少女原本沾着炭灰的小脸被他一蹭,那污水便残留在上面,加上她头发乱糟糟的,原本瓷娃娃似的姑娘现在被他弄成了一只脏兮兮的小猫。
谢鹤徵嫌弃道:“脏死了。”
语罢,他侧首叹了口气,一边蹙着眉头,一边抬起袖子粗鲁地往她脸上乱擦。
“不许你哭,你哭起来明明比我还丑丑!”
“你野心不小。”
“什么。”
谢鹤徵笑话她:“可惜,押错人了。”
林锦璨见他不再追问她是否是千机阁细作一事,便合时宜地止住了眼泪。
“你可还记得那次我们在佛像后发现的那条密道吗,我其实知道它大概是用来做什么的。”
“或许咱们可以交换,你帮我回到谢家,我告诉你端王重修夏国暗探通道的路线图在哪。”
谢鹤徵眯眼:“你为何会知道?”
这些消息,是林锦璨几个月前,从千机阁卷宗里查出来的,千机阁是江湖上最神秘的杀手组织,他们无所不知,无所不能。
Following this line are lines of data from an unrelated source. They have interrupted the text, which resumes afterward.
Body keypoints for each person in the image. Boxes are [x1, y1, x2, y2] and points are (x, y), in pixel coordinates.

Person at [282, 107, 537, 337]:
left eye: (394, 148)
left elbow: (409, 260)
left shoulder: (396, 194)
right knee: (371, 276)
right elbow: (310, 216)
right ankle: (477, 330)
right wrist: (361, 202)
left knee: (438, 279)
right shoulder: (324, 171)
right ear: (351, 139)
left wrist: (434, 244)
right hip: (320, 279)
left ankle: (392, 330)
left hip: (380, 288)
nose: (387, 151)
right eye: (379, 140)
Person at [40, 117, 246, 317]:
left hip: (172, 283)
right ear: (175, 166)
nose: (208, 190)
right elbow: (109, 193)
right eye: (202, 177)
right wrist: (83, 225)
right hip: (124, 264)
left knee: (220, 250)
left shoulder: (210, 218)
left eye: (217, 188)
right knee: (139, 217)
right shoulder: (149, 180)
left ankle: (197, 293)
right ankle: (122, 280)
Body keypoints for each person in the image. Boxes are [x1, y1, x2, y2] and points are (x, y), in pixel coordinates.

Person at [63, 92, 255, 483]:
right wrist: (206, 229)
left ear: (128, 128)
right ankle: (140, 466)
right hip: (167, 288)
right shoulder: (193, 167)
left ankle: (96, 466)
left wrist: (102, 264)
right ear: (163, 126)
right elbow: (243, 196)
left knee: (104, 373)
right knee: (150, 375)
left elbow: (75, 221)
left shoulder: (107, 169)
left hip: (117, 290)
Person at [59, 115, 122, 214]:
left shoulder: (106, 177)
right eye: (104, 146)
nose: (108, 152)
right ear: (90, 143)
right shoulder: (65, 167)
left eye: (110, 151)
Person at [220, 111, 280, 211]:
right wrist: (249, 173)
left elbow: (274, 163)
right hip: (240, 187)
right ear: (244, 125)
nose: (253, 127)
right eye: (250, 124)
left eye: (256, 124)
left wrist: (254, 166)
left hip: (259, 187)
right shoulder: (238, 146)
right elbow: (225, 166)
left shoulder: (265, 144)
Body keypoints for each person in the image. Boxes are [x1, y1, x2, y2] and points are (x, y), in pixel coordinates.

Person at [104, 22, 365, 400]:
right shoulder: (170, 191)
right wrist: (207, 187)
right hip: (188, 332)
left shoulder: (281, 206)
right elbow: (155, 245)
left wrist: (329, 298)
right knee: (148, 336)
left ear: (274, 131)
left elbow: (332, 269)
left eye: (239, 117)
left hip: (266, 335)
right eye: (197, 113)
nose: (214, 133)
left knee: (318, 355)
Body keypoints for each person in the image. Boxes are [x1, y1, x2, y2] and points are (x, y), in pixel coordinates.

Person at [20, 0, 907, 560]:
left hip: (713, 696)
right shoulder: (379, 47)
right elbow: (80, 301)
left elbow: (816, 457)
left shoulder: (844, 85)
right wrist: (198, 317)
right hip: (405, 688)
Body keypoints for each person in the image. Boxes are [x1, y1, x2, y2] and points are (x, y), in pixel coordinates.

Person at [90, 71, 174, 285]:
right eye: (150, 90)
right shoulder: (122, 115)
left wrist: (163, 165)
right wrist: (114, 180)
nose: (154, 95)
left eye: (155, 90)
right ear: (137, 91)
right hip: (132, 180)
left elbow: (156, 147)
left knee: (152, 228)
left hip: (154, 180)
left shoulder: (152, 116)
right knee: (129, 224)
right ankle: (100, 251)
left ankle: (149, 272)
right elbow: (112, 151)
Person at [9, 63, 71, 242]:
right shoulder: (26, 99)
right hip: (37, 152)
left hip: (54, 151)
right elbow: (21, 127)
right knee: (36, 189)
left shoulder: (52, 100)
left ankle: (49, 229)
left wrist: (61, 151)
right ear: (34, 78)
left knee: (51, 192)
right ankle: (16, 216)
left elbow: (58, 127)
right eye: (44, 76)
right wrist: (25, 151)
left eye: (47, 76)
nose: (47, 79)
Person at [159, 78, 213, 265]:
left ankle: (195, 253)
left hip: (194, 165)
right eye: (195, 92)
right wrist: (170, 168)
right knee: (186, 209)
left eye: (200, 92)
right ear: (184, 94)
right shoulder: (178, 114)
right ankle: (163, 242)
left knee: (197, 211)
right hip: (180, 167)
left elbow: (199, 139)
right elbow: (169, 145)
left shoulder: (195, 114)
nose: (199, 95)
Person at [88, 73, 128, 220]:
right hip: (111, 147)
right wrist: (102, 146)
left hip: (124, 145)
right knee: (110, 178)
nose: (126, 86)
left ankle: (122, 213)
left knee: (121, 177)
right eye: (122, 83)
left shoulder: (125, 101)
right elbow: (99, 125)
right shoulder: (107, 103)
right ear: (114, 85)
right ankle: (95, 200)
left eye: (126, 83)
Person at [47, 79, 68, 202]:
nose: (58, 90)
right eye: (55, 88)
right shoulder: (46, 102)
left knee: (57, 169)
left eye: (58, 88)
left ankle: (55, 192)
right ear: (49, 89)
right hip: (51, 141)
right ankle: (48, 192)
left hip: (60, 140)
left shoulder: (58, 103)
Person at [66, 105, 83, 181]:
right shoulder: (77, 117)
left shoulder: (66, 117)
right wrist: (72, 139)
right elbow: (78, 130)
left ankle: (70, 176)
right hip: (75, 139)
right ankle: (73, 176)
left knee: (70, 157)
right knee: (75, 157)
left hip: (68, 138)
她是夏国公主,在王兄的掩护下,她虽有幸逃出王宫免于“牵羊礼”,却被全国通缉。
她走投无路,只能跟随一个踏着瓢泼大雨少年来到千机阁,选择待在它的羽翼下,寻求庇护。
为了查清楚夏国骤然被灭的原因,她必须留在千机阁,换句话说,她想成为千机阁高阶刺客,借千机阁的力量复仇。
若非那次进阶的终极考核任务是夺取谢鹤徵的腰牌,她也不会冒死去惹谢鹤徵这个手段暴虐的活阎王。
那次虽任务失败,还被谢鹤徵这个家伙的手下打的皮开肉绽血流不止。
但好在阁主怜惜,加上师父求情,认为她能活着从谢鹤徵手里出来,还让谢鹤徵挂了彩,倒也勉强算她合格。
要问林锦璨如今对谢鹤徵是何种看法,她只能回答,想拿起皮鞭双倍抽回去。
现在人为刀俎,我为鱼肉,该低头时就低头。
林锦璨叹道:“实不相瞒,在我和姐姐及笄后,我父亲为了我弟弟的前程,便有意把我们送去宴席上结识各权臣皇子。”
“我姐姐容貌出尘,在父亲的安排下,在三年前的探春宴上端王对我姐姐一见倾心,便很快收了她回去做妾室。”